• _Exercise description_: When the word "casing" shows up in a line of the data below, copy that whole line.

• _The records_:
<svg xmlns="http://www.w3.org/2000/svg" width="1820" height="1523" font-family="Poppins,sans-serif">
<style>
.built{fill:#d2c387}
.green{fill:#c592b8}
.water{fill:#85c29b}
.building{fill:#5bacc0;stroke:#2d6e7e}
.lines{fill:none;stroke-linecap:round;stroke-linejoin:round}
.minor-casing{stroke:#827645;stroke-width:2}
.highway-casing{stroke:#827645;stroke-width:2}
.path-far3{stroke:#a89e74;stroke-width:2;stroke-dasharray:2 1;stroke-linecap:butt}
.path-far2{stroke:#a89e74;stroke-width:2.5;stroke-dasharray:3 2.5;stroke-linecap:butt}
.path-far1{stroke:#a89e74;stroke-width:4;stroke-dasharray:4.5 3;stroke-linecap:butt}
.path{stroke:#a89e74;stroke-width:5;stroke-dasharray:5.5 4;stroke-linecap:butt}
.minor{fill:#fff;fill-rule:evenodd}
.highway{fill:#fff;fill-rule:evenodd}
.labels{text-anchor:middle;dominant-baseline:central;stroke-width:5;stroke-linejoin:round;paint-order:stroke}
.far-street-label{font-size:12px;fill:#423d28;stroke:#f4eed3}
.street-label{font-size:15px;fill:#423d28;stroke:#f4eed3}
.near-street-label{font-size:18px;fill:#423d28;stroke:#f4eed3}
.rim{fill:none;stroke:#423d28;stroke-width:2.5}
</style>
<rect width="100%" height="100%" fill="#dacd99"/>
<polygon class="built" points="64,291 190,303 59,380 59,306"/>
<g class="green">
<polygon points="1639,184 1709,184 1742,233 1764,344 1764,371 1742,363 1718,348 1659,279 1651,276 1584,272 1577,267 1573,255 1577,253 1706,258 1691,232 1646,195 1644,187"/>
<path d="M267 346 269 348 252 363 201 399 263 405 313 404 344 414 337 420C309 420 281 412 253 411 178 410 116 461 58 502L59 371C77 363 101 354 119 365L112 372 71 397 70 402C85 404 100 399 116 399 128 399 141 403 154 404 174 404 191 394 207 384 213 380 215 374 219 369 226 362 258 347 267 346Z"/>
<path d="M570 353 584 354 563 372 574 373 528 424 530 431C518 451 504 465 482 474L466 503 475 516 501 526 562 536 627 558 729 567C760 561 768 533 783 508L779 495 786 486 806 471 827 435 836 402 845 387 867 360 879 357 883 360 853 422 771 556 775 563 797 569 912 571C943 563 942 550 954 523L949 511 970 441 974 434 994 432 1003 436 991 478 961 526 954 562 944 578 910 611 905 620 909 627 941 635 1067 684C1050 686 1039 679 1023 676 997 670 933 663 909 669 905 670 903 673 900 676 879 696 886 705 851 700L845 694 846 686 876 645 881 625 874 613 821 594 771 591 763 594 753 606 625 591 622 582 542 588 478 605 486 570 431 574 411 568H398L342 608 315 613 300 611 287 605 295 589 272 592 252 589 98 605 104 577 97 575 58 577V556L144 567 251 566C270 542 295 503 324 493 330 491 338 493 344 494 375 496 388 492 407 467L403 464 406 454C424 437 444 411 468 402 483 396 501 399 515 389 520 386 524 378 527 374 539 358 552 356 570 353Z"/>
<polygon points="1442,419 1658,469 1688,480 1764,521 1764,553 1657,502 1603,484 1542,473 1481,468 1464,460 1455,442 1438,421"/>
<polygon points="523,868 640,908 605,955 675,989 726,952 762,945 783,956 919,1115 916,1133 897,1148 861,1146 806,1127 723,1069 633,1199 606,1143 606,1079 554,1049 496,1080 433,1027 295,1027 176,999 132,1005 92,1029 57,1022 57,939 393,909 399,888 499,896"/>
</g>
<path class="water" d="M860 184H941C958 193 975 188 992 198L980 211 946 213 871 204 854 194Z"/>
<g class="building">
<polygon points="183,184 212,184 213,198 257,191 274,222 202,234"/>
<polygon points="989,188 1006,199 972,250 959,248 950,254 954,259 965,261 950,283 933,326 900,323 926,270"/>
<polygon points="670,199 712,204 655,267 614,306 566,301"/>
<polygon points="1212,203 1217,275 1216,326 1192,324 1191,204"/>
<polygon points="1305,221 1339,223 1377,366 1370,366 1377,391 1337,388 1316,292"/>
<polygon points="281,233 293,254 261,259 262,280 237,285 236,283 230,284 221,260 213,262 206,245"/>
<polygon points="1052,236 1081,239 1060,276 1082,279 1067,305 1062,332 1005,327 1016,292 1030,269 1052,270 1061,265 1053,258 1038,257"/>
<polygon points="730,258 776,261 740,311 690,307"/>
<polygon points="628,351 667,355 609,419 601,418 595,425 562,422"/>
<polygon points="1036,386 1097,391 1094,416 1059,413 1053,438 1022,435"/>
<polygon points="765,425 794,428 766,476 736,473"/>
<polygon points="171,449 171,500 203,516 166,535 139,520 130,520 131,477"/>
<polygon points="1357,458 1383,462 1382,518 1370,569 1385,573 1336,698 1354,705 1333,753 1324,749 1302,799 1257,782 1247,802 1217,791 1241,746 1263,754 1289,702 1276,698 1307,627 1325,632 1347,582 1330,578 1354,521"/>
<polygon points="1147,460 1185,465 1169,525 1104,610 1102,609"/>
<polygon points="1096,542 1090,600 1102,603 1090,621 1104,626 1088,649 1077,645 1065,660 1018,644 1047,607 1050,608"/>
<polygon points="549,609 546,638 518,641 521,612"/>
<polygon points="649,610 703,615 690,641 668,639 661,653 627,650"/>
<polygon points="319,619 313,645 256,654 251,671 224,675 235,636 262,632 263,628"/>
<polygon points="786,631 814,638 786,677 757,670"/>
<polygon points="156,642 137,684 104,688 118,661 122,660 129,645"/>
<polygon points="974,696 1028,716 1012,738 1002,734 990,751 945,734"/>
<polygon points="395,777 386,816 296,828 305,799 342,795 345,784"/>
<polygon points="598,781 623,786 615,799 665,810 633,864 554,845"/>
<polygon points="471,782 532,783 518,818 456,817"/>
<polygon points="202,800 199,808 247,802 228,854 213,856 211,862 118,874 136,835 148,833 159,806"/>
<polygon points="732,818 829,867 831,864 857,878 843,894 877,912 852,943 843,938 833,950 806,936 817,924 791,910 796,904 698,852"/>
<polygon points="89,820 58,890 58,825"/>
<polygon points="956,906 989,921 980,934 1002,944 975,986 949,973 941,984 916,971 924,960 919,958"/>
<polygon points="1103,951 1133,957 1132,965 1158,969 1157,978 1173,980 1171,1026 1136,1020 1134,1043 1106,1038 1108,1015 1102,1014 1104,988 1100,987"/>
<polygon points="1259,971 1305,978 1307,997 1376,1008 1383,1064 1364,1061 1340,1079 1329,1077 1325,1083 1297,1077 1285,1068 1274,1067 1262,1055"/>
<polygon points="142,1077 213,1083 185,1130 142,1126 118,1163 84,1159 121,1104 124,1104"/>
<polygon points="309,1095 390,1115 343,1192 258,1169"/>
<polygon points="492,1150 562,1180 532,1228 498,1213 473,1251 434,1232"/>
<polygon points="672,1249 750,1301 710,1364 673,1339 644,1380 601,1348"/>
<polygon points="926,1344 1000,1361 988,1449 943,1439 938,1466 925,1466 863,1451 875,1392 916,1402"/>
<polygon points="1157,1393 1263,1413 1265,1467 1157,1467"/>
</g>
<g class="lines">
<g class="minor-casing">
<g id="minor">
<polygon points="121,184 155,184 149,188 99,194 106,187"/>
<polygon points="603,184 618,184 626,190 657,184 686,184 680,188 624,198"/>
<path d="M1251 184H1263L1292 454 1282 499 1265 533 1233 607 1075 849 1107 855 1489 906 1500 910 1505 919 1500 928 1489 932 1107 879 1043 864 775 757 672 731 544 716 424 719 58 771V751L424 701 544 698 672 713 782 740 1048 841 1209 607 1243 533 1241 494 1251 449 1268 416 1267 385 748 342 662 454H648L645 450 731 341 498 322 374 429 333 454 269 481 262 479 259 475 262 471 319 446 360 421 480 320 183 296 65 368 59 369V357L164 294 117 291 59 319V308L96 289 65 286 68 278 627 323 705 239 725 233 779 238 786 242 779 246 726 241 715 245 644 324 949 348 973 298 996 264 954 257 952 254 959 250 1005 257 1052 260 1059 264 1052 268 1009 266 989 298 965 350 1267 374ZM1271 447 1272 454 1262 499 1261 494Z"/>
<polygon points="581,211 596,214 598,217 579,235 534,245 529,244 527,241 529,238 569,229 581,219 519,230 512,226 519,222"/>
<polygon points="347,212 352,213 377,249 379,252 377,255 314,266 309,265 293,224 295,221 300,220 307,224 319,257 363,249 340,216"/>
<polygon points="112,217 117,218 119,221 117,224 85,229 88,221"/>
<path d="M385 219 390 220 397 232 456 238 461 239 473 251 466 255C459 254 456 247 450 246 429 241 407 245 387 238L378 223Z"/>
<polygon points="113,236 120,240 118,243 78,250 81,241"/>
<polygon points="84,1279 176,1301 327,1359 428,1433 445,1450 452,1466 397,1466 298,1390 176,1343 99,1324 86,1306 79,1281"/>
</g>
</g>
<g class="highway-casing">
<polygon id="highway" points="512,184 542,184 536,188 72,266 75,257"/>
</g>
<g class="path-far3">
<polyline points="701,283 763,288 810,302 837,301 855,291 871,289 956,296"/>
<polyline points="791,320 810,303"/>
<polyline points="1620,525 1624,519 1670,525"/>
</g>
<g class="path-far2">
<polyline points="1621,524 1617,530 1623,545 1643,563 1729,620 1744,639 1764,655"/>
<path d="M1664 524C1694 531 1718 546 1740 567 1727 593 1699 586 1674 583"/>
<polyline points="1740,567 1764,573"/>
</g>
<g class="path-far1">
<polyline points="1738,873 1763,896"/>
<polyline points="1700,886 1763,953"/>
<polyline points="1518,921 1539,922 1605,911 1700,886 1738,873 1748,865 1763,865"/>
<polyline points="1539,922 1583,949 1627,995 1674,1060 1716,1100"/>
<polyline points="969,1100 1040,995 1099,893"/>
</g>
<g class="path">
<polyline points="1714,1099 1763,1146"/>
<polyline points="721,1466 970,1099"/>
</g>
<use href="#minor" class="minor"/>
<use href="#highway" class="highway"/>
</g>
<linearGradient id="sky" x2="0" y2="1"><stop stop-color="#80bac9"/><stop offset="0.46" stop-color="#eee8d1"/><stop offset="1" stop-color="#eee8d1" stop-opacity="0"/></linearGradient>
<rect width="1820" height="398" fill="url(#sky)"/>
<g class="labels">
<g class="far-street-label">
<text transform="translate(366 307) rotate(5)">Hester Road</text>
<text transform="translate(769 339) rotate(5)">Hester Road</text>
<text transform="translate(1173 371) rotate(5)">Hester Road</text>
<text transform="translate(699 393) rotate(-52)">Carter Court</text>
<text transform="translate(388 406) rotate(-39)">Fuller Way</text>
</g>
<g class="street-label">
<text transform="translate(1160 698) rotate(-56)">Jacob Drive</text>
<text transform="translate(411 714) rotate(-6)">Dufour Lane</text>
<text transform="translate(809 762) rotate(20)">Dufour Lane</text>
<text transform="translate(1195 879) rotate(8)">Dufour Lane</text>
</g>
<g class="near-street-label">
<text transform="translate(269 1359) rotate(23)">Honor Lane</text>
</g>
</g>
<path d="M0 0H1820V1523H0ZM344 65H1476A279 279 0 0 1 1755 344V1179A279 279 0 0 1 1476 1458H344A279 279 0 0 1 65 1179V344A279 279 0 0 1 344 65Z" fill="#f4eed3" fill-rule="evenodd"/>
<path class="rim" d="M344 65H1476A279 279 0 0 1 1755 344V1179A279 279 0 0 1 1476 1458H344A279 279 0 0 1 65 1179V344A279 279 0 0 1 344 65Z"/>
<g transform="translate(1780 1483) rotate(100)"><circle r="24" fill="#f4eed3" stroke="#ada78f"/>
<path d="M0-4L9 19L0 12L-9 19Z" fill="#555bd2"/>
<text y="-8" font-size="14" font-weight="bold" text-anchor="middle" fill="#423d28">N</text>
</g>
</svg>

• _Solution for this problem_:
.minor-casing{stroke:#827645;stroke-width:2}
.highway-casing{stroke:#827645;stroke-width:2}
<g class="minor-casing">
<g class="highway-casing">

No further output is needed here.